WHAT YOU NEED TO DO |
Continue the column about the political and social gap between Canadian men and women, starting right after its last sentence.

TEXT PASSAGE |
****************************************
The Two New Solitudes

February 2, 2015 By Tim Bousquet 7 Comments

by Larry Haiven

The term “two solitudes” used to describe Quebec and the rest of Canada, and sovereignty still runs at about 40 percent of the Quebec population and of course even higher among francophones.

But there are two other incompatible nations in this country — men’s Canada and women’s Canada.

That’s right: there’s a breathtaking difference in political and social attitudes between Canadian men and Canadian women. So much so that I think women ought seriously to think about separation. Or at least sovereignty-association.

Except… I want to join the women!

Larry Haiven

Larry Haiven

On almost every social and political issue you care to name, women appear more progressive, more compassionate, indeed more sensible about their fellow human beings than men. After all, it’s not the female, but rather the male dental students at Dalhousie University in Halifax who set up a hateful Facebook group to tell one another how they would punish the opposite sex if given half a chance.

The pattern is also clear from recent polling data from an array of sources (and I can refer doubters to the sources.) I did a similar exercise fifteen years ago and not much has changed.  So let’s look at a few examples.

In federal politics, left up to women, the Conservatives would stand a distant third instead of a hair’s breadth from the top. Women are a whopping 31 percent more likely to vote NDP than men.

On the use of drones to assassinate enemies (and inflict collateral damage), half as many women as men favour it.

Women greatly exceed men on the need for governmental action to reduce income inequality. They’re significantly more worried than men about the state of the economy.
****************************************
INFORMATION SUPPLIED |
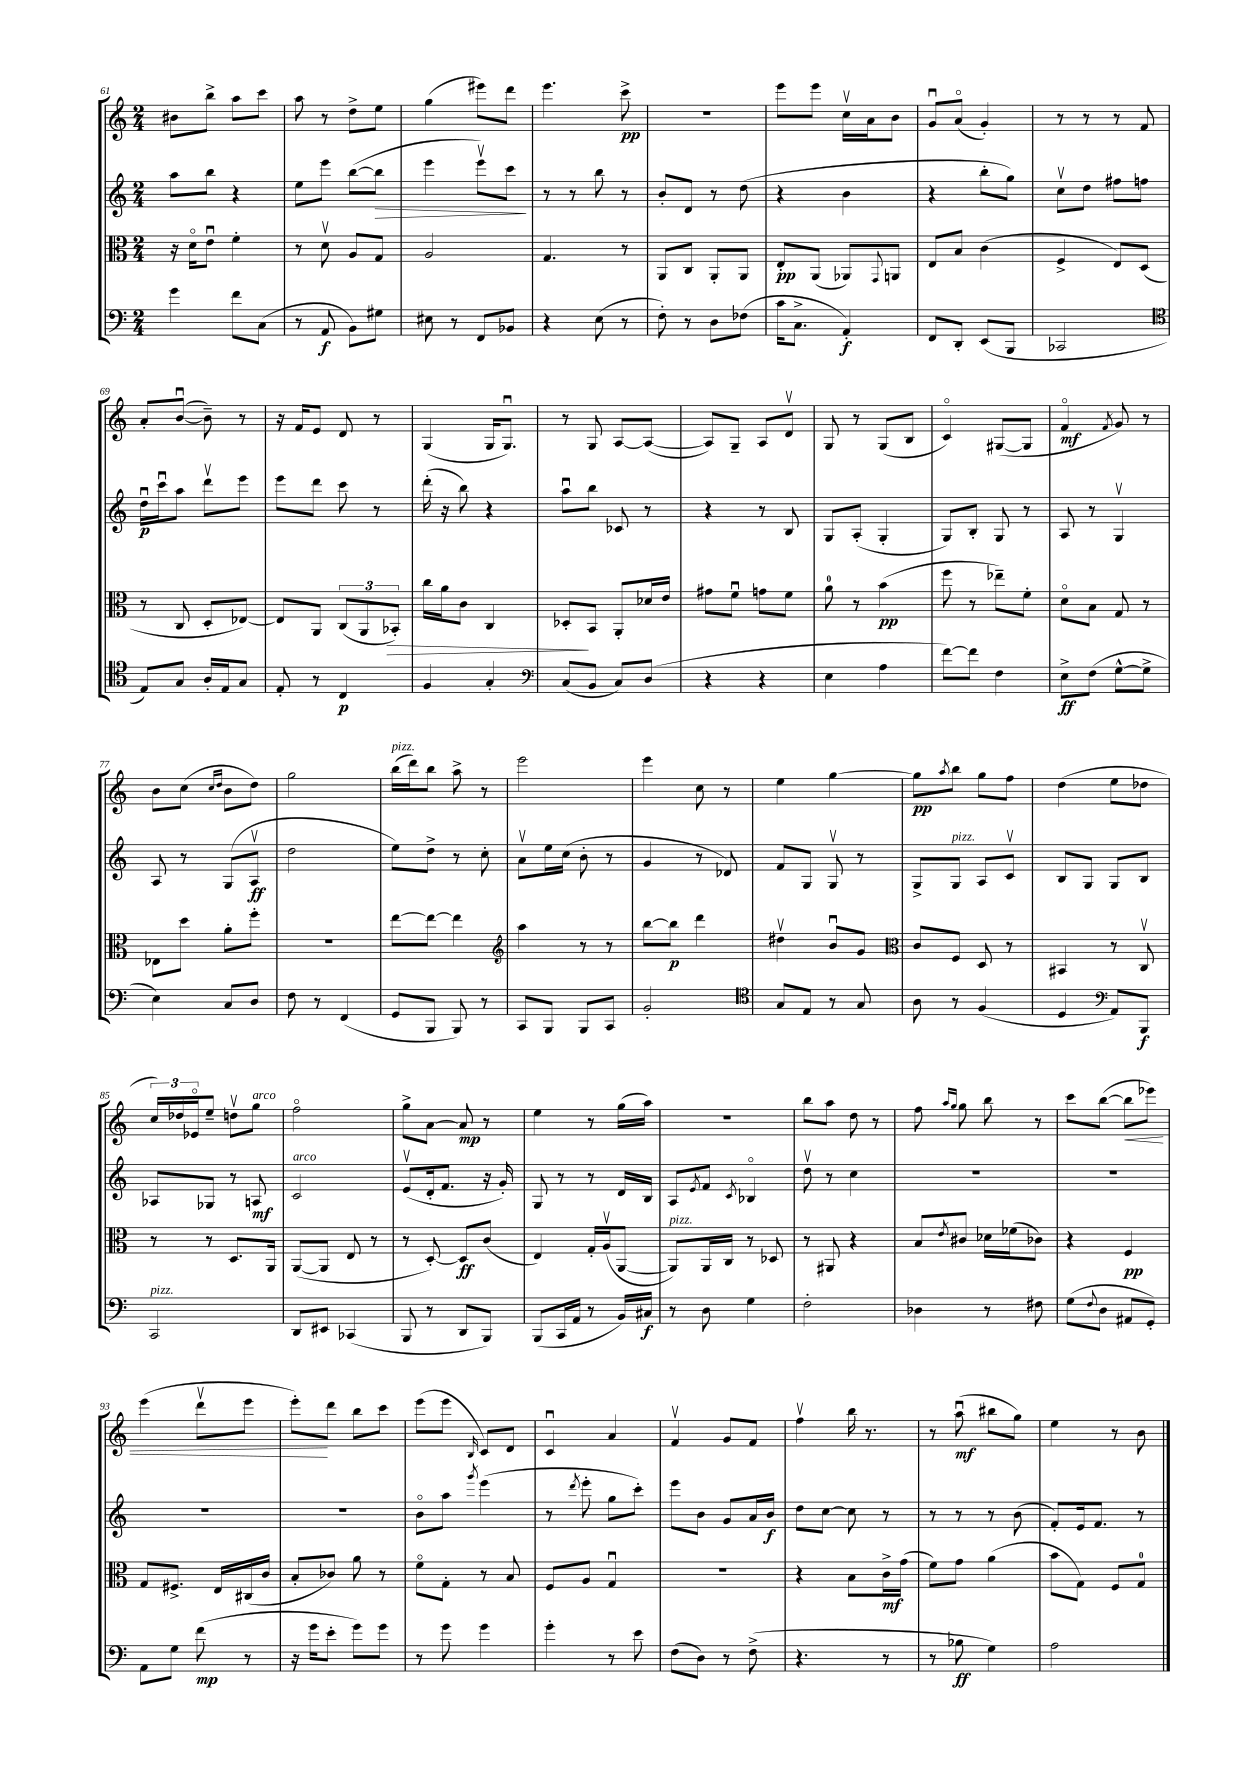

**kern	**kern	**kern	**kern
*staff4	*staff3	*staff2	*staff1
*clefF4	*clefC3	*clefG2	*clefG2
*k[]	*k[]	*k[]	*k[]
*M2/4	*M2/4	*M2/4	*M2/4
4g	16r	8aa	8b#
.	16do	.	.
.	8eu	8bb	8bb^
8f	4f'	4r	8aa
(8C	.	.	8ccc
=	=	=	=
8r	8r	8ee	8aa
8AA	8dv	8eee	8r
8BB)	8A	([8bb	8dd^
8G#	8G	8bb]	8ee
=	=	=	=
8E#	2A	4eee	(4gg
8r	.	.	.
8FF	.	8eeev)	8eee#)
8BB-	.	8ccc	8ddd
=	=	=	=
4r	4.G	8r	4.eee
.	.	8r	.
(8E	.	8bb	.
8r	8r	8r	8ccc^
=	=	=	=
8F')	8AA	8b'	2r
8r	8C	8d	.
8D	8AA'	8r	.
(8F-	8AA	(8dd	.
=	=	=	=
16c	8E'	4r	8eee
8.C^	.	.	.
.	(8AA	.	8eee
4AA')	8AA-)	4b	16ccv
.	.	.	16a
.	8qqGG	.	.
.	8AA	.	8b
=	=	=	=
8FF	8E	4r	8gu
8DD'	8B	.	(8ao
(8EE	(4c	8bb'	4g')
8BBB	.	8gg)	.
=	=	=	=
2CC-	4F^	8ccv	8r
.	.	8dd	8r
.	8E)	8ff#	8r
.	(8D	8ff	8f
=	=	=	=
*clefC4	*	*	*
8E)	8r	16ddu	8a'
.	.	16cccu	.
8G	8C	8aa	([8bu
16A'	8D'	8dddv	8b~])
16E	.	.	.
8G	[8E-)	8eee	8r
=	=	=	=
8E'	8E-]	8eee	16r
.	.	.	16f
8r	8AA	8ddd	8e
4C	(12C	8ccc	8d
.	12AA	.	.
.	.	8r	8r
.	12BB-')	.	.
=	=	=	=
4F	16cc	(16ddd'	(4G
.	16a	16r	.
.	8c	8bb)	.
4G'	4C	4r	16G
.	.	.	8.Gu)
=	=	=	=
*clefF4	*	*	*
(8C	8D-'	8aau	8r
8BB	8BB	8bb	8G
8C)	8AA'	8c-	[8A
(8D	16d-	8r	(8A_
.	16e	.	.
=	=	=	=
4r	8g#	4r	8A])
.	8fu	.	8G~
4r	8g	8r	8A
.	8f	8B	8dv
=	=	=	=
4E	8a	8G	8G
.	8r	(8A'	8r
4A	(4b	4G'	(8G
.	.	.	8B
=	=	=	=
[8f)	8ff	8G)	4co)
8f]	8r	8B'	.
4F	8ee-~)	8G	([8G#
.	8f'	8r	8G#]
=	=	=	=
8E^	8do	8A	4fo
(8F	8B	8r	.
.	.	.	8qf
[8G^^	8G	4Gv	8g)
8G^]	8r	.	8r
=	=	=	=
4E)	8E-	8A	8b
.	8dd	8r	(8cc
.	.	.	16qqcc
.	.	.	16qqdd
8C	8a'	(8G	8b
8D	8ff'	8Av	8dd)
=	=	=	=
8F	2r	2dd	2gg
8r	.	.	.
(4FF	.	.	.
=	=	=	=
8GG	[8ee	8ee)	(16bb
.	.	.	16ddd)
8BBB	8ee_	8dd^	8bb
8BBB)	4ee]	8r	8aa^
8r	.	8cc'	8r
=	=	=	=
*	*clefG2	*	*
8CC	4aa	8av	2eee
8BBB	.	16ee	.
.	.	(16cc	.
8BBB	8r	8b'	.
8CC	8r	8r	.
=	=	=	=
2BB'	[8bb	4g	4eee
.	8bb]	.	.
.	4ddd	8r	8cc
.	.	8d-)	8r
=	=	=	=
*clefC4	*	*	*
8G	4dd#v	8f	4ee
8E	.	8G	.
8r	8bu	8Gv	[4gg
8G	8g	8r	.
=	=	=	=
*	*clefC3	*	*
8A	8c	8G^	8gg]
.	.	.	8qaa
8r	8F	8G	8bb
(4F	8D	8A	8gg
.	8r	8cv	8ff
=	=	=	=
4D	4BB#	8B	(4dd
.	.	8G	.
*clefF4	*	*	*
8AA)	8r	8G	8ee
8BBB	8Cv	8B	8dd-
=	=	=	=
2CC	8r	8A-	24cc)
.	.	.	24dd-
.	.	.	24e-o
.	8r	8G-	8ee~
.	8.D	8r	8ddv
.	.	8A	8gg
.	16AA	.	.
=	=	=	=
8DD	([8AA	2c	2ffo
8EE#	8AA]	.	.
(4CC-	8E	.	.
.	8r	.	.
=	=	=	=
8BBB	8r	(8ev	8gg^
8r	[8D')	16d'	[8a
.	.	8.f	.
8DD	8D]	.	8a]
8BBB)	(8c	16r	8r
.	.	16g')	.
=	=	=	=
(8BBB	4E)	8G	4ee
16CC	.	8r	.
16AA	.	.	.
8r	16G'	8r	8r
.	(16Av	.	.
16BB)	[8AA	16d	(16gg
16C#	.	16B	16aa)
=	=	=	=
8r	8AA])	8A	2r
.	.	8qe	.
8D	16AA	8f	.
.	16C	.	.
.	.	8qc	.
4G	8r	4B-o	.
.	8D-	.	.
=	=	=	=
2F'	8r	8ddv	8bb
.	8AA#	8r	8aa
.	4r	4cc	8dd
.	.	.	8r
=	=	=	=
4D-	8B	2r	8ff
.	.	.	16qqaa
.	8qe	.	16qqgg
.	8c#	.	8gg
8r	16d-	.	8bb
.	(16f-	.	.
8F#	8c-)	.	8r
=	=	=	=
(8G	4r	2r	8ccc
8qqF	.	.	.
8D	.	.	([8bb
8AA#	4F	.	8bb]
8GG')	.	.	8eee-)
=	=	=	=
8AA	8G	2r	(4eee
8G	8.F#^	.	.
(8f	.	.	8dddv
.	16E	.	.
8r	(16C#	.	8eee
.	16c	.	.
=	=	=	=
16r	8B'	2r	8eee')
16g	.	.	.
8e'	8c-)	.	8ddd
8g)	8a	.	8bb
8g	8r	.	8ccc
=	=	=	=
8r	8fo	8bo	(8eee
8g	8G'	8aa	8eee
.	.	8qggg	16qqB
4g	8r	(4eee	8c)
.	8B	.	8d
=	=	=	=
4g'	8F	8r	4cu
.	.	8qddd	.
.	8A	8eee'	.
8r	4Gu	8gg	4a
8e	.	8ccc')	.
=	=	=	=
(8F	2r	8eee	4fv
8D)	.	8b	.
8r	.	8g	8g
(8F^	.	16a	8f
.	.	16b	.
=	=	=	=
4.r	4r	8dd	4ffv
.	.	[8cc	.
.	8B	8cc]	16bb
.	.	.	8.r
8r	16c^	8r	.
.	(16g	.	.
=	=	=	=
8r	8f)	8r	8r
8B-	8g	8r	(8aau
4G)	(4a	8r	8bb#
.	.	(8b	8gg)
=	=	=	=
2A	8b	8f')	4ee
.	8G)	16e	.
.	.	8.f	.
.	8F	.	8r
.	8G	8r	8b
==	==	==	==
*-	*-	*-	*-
****************************************
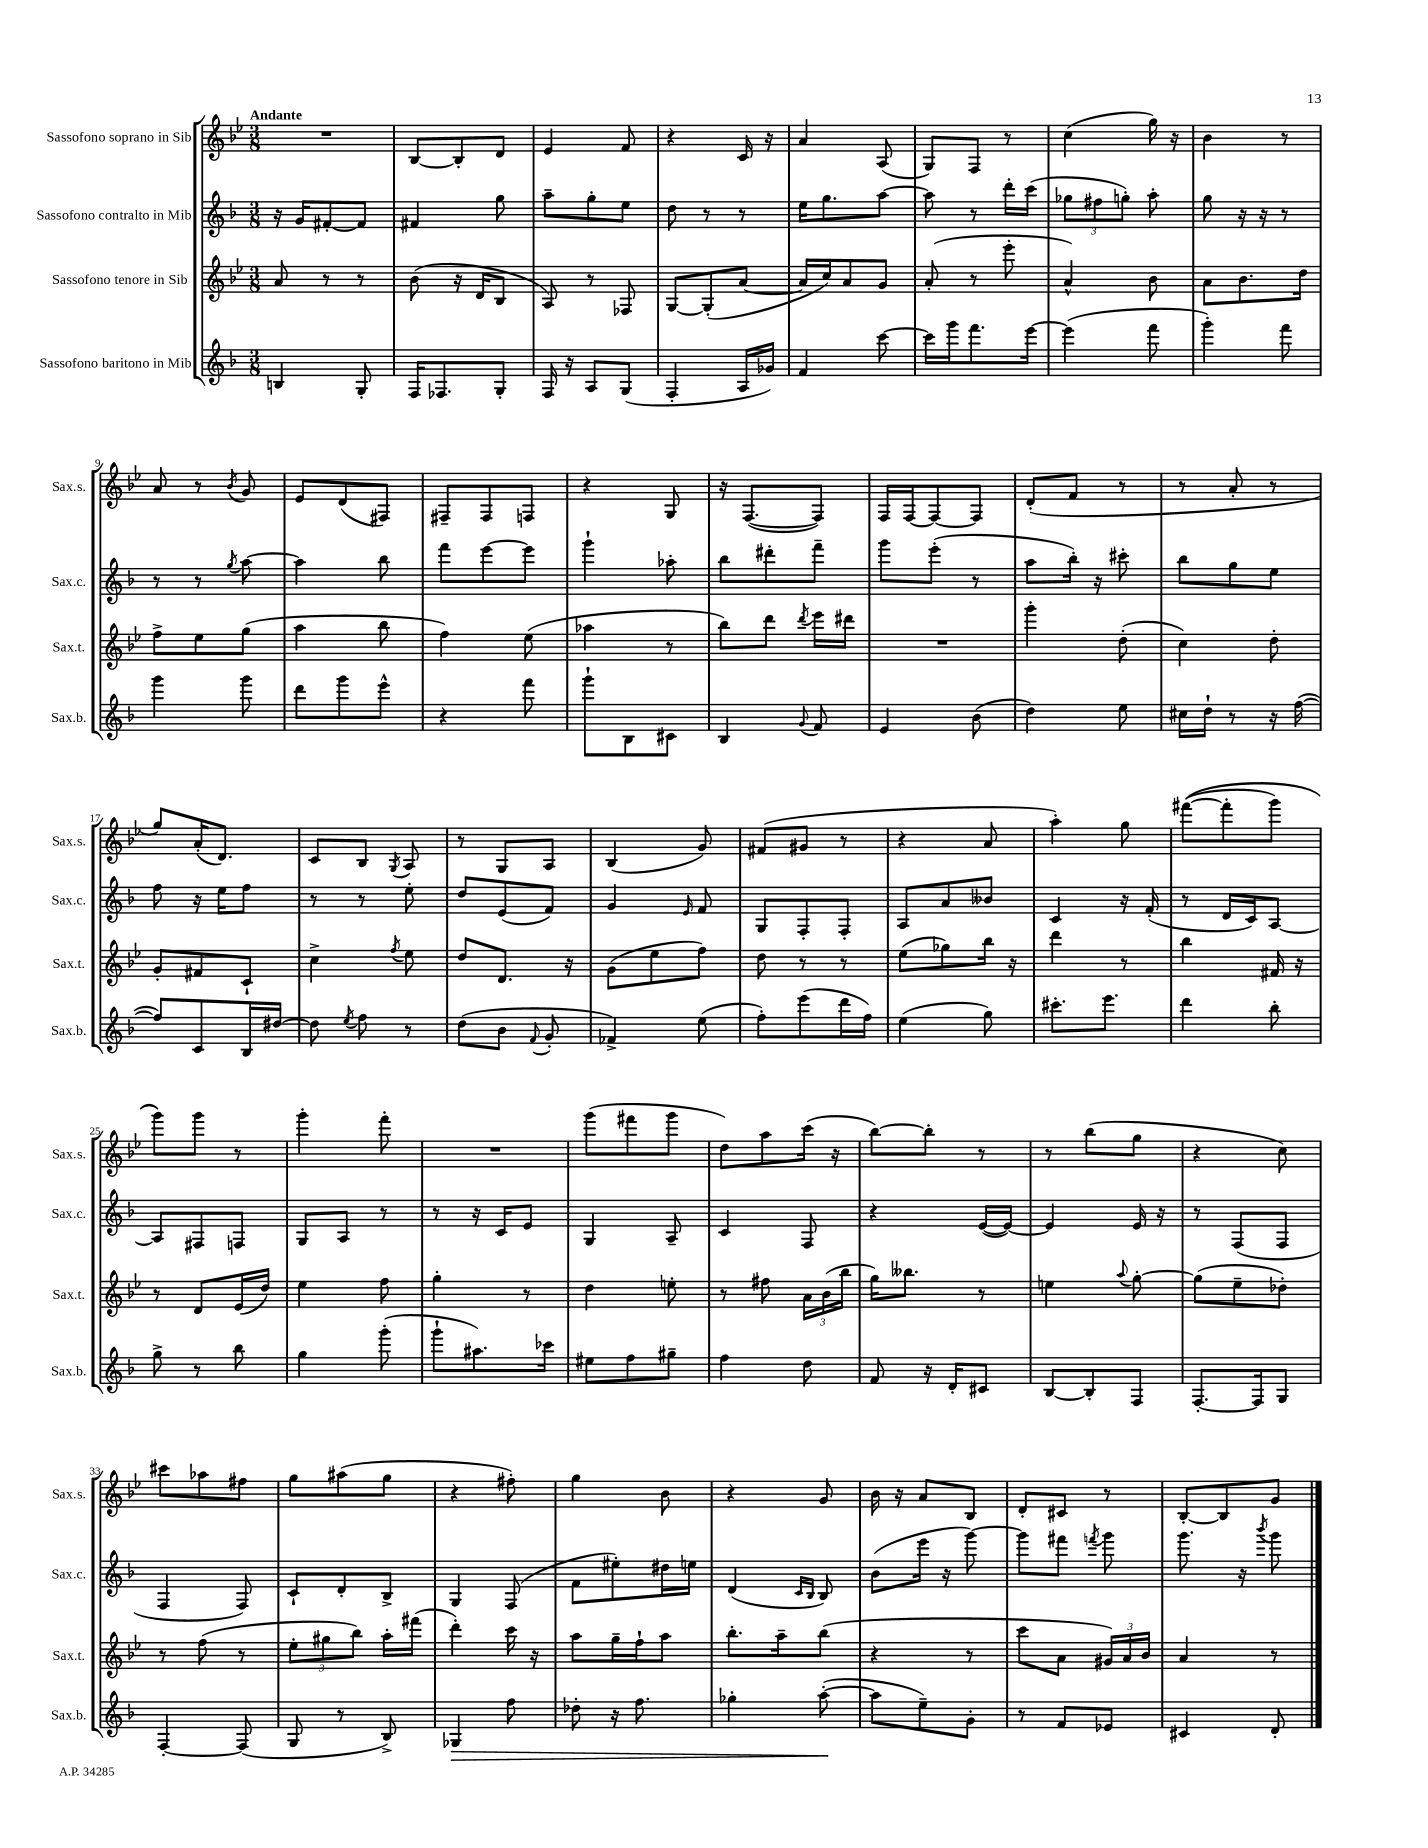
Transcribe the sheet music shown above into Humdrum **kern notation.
****************************************
FINAL RESULT |
If pipeline projects fail to get the go-ahead, women are 13 percent less concerned than men about potential negative financial impacts on their families.

Women are 28 percent less supportive of nuclear power than men.

On the question of proportional representation, women beat out the men and they’re 35 percent less likely than men to support cuts to CBC.

Women are 75 percent more concerned than men with improving maternal & infant health in developing countries

Women are consistently more tolerant of homosexuality than men.

Ten percent more women with university education than men favour professional daycare centres rather than home daycare; for postgraduate women that gap increases to 22percent.

And it goes on and on.

These stats show two very different visions of what kind of country Canadians want and they coalesce around the two sexes more than any other variable.

So I think that women’s Canada should make a unilateral declaration of independence from men’s Canada. Women and their attitudes certainly don’t have much impact on how our country is run now. Women could do much better on their own. They’d build a more humane, more caring, a truly just society.

All I ask is that I can emigrate at the first opportunity. Or at least get a visa to women’s Canada once and a while to visit my wife. Maybe Women’s Canada grant me refugee status. Yeah! Women are 13 percent less likely than men to refuse public health care to refugee claimants. I’d throw myself on their mercy.

Larry Haiven is a professor at the Sobey School of Business at Saint Mary’s University in Halifax.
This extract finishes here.